Golfing and ghosts go hand in hand. It is a sport for those that are nearly dead. No wonder The Phantom of the Open has tied the afterlife to its twelve-hole green. But these are not ghosts, after all. British filmmaking somehow has the pull to adapt little-known lives into feature-length films that have Academy Awards alumni right at their heart. Mark Rylance and Sally Hawkins score themselves a piece that hopes to detail the “world’s worst golfer”, a man whose self-professed professionalism was proven thoroughly untrue. It has all the twee and light makings of a British cinema piece, the weightless and glib tone it takes far more common now than it ever was.
Still, it is the dedication of the leading performers that make or break these movies. With Rylance popping on his best Yorkshireman accent and Hawkins continuing her new role in the eye of British cinema (as she did with the dull notions of The Lost King), this Craig Roberts-directed piece picks up its exact theme. BBC Two movie showcase, starting at 8pm and wrapping up just in time for the news. What a world. What a film. The Phantom of the Open has charisma and charm to it. Much of that can be placed on the shoulders of Roberts, who has come into strong form behind the camera after Eternal Beauty. Here, like there, he relies on a heavy-set collection of characters to start up a genuine and heartfelt feature. Even the cold and empty hearts stuck watching this on a Saturday morning with quotas to fill will have a hard time hating it.

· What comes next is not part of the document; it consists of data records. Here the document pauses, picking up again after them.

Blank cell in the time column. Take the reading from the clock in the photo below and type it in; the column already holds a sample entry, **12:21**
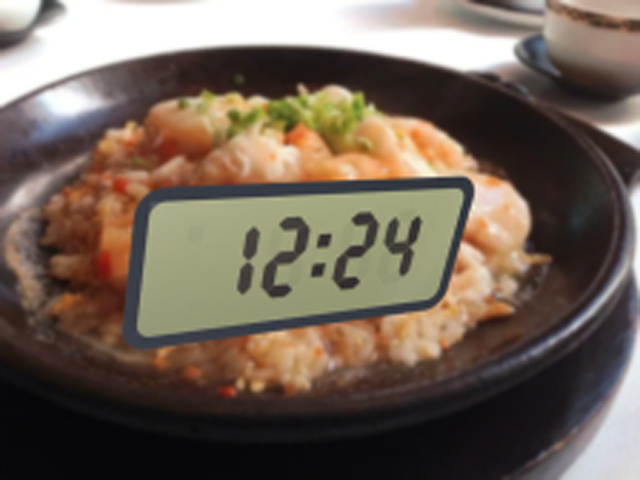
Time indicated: **12:24**
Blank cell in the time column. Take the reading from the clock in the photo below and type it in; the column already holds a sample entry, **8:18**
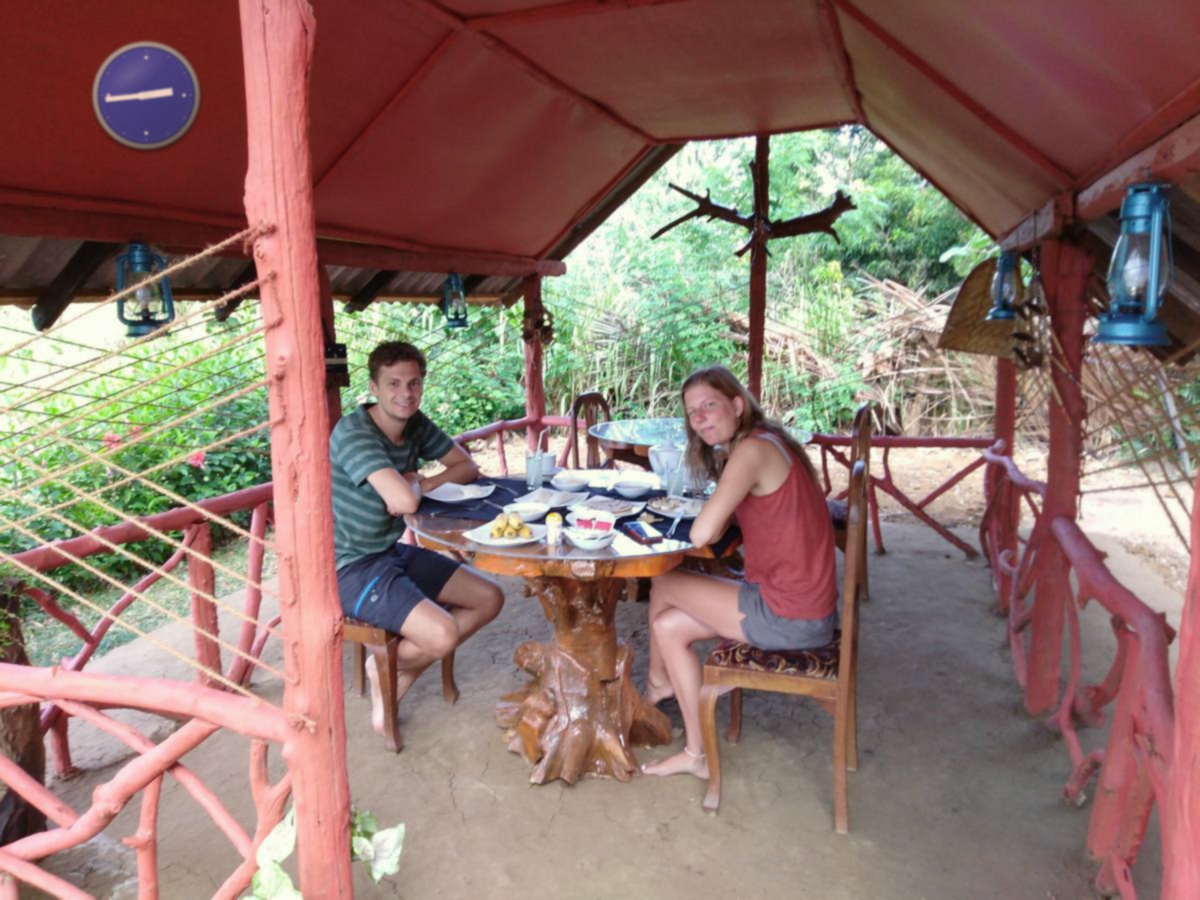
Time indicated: **2:44**
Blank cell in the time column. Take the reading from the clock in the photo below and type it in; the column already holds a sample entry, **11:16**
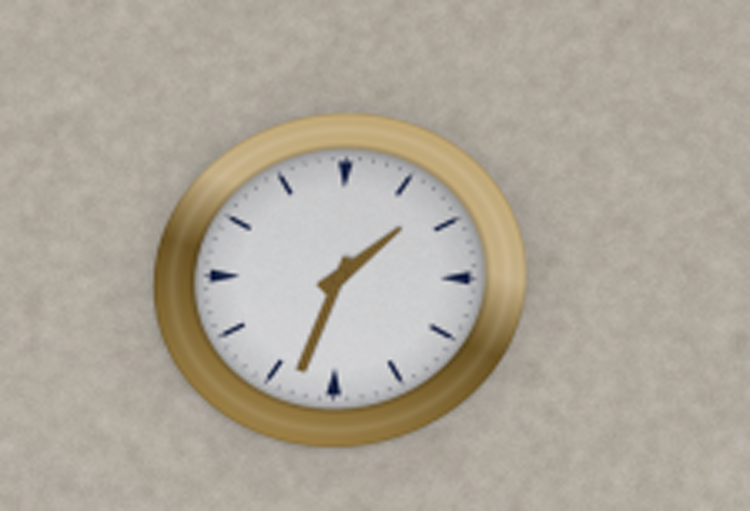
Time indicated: **1:33**
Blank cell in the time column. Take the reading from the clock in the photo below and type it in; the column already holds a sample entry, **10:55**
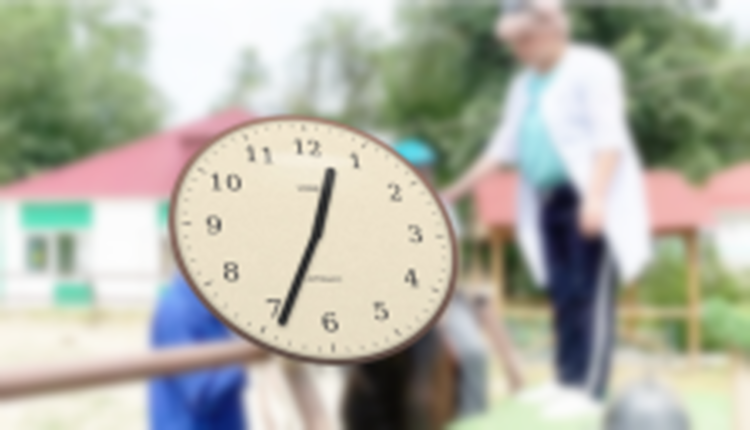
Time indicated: **12:34**
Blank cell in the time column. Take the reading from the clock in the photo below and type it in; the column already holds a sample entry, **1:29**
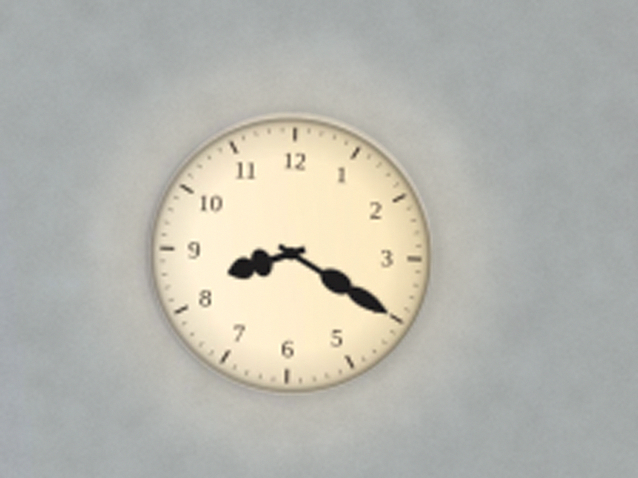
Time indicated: **8:20**
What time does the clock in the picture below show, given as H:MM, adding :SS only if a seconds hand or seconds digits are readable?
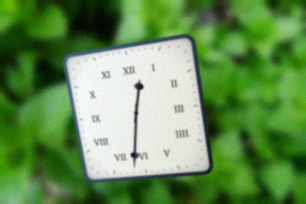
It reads 12:32
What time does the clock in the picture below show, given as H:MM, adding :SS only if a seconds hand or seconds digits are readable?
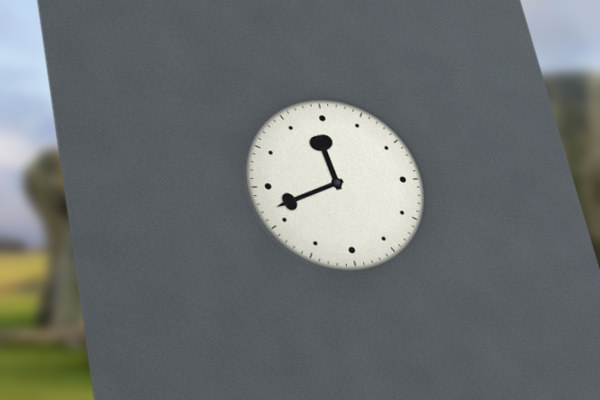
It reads 11:42
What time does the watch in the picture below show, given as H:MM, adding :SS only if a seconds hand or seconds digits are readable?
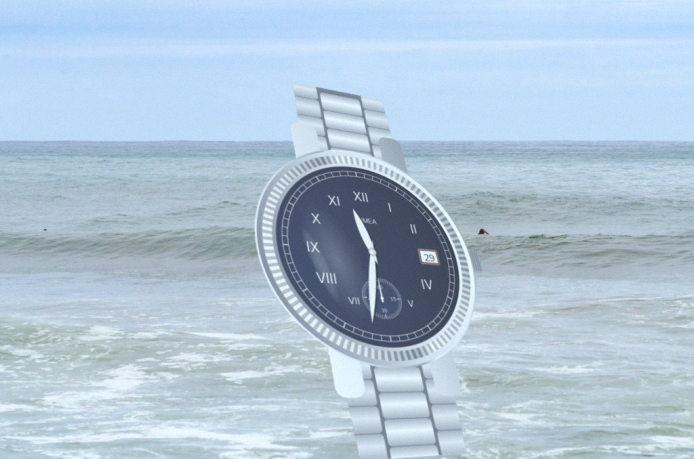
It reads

This is Maurice Flitcroft’s story and is nicely done. It is the family dynamic that pushes through so strongly. How dreams are held up by reality and the importance of family. Sacrifice made for the benefit of others who had not existed when charting the initial future. Roberts’ direction is spirited and colourful while maintaining the woes of redundancy and the local heroes that come and go. Nicely balanced and its dreamlike states and the inspiration that can click from almost nothing is a wonderful call-back to the early 2000s of British filmmaking that was hopeful of science fiction being used as an everyday explosion. The British Open makes for a comical place, with Rylance strapped into the suit of the Gods as he describes it, standing tall and out of place.
Even with optimism comes a frank and honest look at the lives of working-class struggles. Out of work woes, the community spirit that so many look back on with fondness and struggle to find in the modern day, The Phantom of the Open is a definite nostalgia pop for those that remember the 1970s, but it has a modern heart to it. There is a pursuit of rebellion here too. Stuffy and ignorant powers that be are duped and buggered by confidence elsewhere. Good. Flitcroft may have made a mockery of The British Open, and that is his prerogative. He did a world of good in angering stuffy groups and the so-called spectacle of golfing clubs. The Phantom of the Open makes caricature villains from the likes of Rhys Ifans and enjoys some considerable, well-maintained scenes in doing so.